WRITTEN INSTRUCTION:
Lay out each line of the records below as a JSON list of strings, one string per line, and leave out the blank lines.

Data records

begin

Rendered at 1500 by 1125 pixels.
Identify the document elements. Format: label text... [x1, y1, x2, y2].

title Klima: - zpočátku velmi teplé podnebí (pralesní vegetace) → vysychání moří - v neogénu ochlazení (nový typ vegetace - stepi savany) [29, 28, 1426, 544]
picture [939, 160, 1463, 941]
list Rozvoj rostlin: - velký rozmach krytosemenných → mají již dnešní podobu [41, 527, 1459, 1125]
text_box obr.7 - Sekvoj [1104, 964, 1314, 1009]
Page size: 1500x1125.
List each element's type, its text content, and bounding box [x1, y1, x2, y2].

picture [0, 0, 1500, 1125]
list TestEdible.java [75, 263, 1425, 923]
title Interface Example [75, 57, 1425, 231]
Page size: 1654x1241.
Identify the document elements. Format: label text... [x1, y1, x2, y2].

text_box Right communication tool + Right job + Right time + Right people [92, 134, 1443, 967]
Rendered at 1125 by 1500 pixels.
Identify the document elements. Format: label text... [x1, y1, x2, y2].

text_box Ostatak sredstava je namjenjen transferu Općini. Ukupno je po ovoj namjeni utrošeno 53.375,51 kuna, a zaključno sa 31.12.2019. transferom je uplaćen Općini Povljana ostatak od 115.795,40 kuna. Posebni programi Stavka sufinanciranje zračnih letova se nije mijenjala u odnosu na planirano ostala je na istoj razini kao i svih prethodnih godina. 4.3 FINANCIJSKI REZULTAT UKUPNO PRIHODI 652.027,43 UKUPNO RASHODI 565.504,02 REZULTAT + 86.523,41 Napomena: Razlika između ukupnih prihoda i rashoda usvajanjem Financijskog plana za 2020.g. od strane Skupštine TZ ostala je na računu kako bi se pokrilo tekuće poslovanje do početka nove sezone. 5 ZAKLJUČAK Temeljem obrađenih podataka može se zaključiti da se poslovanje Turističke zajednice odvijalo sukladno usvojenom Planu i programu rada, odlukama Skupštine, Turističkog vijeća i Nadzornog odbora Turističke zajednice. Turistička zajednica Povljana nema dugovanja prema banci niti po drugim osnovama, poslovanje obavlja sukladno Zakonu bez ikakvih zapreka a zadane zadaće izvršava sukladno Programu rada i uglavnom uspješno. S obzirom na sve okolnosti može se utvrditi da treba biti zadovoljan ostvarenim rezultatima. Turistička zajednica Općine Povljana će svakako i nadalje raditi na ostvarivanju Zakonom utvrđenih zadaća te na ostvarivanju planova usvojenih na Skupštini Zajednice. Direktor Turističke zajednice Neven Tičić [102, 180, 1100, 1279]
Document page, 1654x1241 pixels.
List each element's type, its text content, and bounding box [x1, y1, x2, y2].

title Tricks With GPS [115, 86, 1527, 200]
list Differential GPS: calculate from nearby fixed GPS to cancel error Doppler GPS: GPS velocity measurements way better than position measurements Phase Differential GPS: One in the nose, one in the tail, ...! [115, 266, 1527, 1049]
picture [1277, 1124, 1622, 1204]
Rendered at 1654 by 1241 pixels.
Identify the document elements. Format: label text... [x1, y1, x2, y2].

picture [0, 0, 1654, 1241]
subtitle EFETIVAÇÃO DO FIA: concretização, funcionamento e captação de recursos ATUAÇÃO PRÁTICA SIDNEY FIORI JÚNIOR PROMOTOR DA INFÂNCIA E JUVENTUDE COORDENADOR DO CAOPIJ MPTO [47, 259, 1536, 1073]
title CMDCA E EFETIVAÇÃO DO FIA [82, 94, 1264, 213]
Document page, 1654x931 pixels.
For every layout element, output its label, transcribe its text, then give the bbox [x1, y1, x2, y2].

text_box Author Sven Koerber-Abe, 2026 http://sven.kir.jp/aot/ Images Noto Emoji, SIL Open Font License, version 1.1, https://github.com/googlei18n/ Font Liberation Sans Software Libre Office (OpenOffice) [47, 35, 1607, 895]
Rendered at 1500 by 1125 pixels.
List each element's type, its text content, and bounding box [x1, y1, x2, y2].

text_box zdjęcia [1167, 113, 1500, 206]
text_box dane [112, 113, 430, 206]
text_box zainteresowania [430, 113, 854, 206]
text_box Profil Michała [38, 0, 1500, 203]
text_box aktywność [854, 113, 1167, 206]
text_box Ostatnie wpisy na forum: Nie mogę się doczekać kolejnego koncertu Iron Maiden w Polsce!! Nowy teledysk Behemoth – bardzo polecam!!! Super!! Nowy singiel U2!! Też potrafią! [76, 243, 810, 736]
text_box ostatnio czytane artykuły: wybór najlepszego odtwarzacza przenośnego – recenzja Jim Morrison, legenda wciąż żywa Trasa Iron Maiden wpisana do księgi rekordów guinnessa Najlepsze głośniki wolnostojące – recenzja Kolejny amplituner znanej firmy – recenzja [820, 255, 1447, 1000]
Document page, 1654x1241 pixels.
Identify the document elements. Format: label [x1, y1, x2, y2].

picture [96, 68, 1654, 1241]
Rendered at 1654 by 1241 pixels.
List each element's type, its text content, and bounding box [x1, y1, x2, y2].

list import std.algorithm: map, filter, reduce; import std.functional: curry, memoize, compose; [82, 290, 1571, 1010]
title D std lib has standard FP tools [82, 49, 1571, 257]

end

WRITTEN REPLY:
[
  "Rendered at 1500 by 1125 pixels.",
  "Identify the document elements. Format: label text... [x1, y1, x2, y2].",
  "title Klima: - zpočátku velmi teplé podnebí (pralesní vegetace) → vysychání moří - v neogénu ochlazení (nový typ vegetace - stepi savany) [29, 28, 1426, 544]",
  "picture [939, 160, 1463, 941]",
  "list Rozvoj rostlin: - velký rozmach krytosemenných → mají již dnešní podobu [41, 527, 1459, 1125]",
  "text_box obr.7 - Sekvoj [1104, 964, 1314, 1009]",
  "Page size: 1500x1125.",
  "List each element's type, its text content, and bounding box [x1, y1, x2, y2].",
  "picture [0, 0, 1500, 1125]",
  "list TestEdible.java [75, 263, 1425, 923]",
  "title Interface Example [75, 57, 1425, 231]",
  "Page size: 1654x1241.",
  "Identify the document elements. Format: label text... [x1, y1, x2, y2].",
  "text_box Right communication tool + Right job + Right time + Right people [92, 134, 1443, 967]",
  "Rendered at 1125 by 1500 pixels.",
  "Identify the document elements. Format: label text... [x1, y1, x2, y2].",
  "text_box Ostatak sredstava je namjenjen transferu Općini. Ukupno je po ovoj namjeni utrošeno 53.375,51 kuna, a zaključno sa 31.12.2019. transferom je uplaćen Općini Povljana ostatak od 115.795,40 kuna. Posebni programi Stavka sufinanciranje zračnih letova se nije mijenjala u odnosu na planirano ostala je na istoj razini kao i svih prethodnih godina. 4.3 FINANCIJSKI REZULTAT UKUPNO PRIHODI 652.027,43 UKUPNO RASHODI 565.504,02 REZULTAT + 86.523,41 Napomena: Razlika između ukupnih prihoda i rashoda usvajanjem Financijskog plana za 2020.g. od strane Skupštine TZ ostala je na računu kako bi se pokrilo tekuće poslovanje do početka nove sezone. 5 ZAKLJUČAK Temeljem obrađenih podataka može se zaključiti da se poslovanje Turističke zajednice odvijalo sukladno usvojenom Planu i programu rada, odlukama Skupštine, Turističkog vijeća i Nadzornog odbora Turističke zajednice. Turistička zajednica Povljana nema dugovanja prema banci niti po drugim osnovama, poslovanje obavlja sukladno Zakonu bez ikakvih zapreka a zadane zadaće izvršava sukladno Programu rada i uglavnom uspješno. S obzirom na sve okolnosti može se utvrditi da treba biti zadovoljan ostvarenim rezultatima. Turistička zajednica Općine Povljana će svakako i nadalje raditi na ostvarivanju Zakonom utvrđenih zadaća te na ostvarivanju planova usvojenih na Skupštini Zajednice. Direktor Turističke zajednice Neven Tičić [102, 180, 1100, 1279]",
  "Document page, 1654x1241 pixels.",
  "List each element's type, its text content, and bounding box [x1, y1, x2, y2].",
  "title Tricks With GPS [115, 86, 1527, 200]",
  "list Differential GPS: calculate from nearby fixed GPS to cancel error Doppler GPS: GPS velocity measurements way better than position measurements Phase Differential GPS: One in the nose, one in the tail, ...! [115, 266, 1527, 1049]",
  "picture [1277, 1124, 1622, 1204]",
  "Rendered at 1654 by 1241 pixels.",
  "Identify the document elements. Format: label text... [x1, y1, x2, y2].",
  "picture [0, 0, 1654, 1241]",
  "subtitle EFETIVAÇÃO DO FIA: concretização, funcionamento e captação de recursos ATUAÇÃO PRÁTICA SIDNEY FIORI JÚNIOR PROMOTOR DA INFÂNCIA E JUVENTUDE COORDENADOR DO CAOPIJ MPTO [47, 259, 1536, 1073]",
  "title CMDCA E EFETIVAÇÃO DO FIA [82, 94, 1264, 213]",
  "Document page, 1654x931 pixels.",
  "For every layout element, output its label, transcribe its text, then give the bbox [x1, y1, x2, y2].",
  "text_box Author Sven Koerber-Abe, 2026 http://sven.kir.jp/aot/ Images Noto Emoji, SIL Open Font License, version 1.1, https://github.com/googlei18n/ Font Liberation Sans Software Libre Office (OpenOffice) [47, 35, 1607, 895]",
  "Rendered at 1500 by 1125 pixels.",
  "List each element's type, its text content, and bounding box [x1, y1, x2, y2].",
  "text_box zdjęcia [1167, 113, 1500, 206]",
  "text_box dane [112, 113, 430, 206]",
  "text_box zainteresowania [430, 113, 854, 206]",
  "text_box Profil Michała [38, 0, 1500, 203]",
  "text_box aktywność [854, 113, 1167, 206]",
  "text_box Ostatnie wpisy na forum: Nie mogę się doczekać kolejnego koncertu Iron Maiden w Polsce!! Nowy teledysk Behemoth – bardzo polecam!!! Super!! Nowy singiel U2!! Też potrafią! [76, 243, 810, 736]",
  "text_box ostatnio czytane artykuły: wybór najlepszego odtwarzacza przenośnego – recenzja Jim Morrison, legenda wciąż żywa Trasa Iron Maiden wpisana do księgi rekordów guinnessa Najlepsze głośniki wolnostojące – recenzja Kolejny amplituner znanej firmy – recenzja [820, 255, 1447, 1000]",
  "Document page, 1654x1241 pixels.",
  "Identify the document elements. Format: label [x1, y1, x2, y2].",
  "picture [96, 68, 1654, 1241]",
  "Rendered at 1654 by 1241 pixels.",
  "List each element's type, its text content, and bounding box [x1, y1, x2, y2].",
  "list import std.algorithm: map, filter, reduce; import std.functional: curry, memoize, compose; [82, 290, 1571, 1010]",
  "title D std lib has standard FP tools [82, 49, 1571, 257]"
]